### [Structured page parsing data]
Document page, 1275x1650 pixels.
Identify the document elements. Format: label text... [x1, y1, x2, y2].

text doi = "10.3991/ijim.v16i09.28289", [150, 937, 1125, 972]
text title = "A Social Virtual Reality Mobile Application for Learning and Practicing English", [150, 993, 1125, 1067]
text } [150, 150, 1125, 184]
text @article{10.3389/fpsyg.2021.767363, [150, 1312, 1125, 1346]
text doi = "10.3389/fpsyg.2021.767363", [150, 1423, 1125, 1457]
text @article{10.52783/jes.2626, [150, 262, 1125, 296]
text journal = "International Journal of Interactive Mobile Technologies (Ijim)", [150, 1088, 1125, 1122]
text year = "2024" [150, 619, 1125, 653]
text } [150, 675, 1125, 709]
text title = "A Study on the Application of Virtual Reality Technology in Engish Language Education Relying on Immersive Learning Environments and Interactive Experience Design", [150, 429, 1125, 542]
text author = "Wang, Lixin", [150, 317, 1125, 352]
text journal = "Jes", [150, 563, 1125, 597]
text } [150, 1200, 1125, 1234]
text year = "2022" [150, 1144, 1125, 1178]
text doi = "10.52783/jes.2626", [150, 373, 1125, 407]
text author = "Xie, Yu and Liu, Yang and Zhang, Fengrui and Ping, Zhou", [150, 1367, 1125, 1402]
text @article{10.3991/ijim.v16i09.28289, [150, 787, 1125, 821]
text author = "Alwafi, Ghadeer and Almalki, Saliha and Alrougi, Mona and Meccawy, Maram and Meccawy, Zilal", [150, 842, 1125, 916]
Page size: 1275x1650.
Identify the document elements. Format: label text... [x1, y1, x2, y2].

### [Task instructions]
Would you transcribe every entry exactly, leaving nothing out?

### [Answer area]
Document page, 1275x1650 pixels.
Identify the document elements. Format: label text... [x1, y1, x2, y2].

text doi = "10.3991/ijim.v16i09.28289", [150, 937, 1125, 972]
text title = "A Social Virtual Reality Mobile Application for Learning and Practicing English", [150, 993, 1125, 1067]
text } [150, 150, 1125, 184]
text @article{10.3389/fpsyg.2021.767363, [150, 1312, 1125, 1346]
text doi = "10.3389/fpsyg.2021.767363", [150, 1423, 1125, 1457]
text @article{10.52783/jes.2626, [150, 262, 1125, 296]
text journal = "International Journal of Interactive Mobile Technologies (Ijim)", [150, 1088, 1125, 1122]
text year = "2024" [150, 619, 1125, 653]
text } [150, 675, 1125, 709]
text title = "A Study on the Application of Virtual Reality Technology in Engish Language Education Relying on Immersive Learning Environments and Interactive Experience Design", [150, 429, 1125, 542]
text author = "Wang, Lixin", [150, 317, 1125, 352]
text journal = "Jes", [150, 563, 1125, 597]
text } [150, 1200, 1125, 1234]
text year = "2022" [150, 1144, 1125, 1178]
text doi = "10.52783/jes.2626", [150, 373, 1125, 407]
text author = "Xie, Yu and Liu, Yang and Zhang, Fengrui and Ping, Zhou", [150, 1367, 1125, 1402]
text @article{10.3991/ijim.v16i09.28289, [150, 787, 1125, 821]
text author = "Alwafi, Ghadeer and Almalki, Saliha and Alrougi, Mona and Meccawy, Maram and Meccawy, Zilal", [150, 842, 1125, 916]
Page size: 1275x1650.
Identify the document elements. Format: label text... [x1, y1, x2, y2].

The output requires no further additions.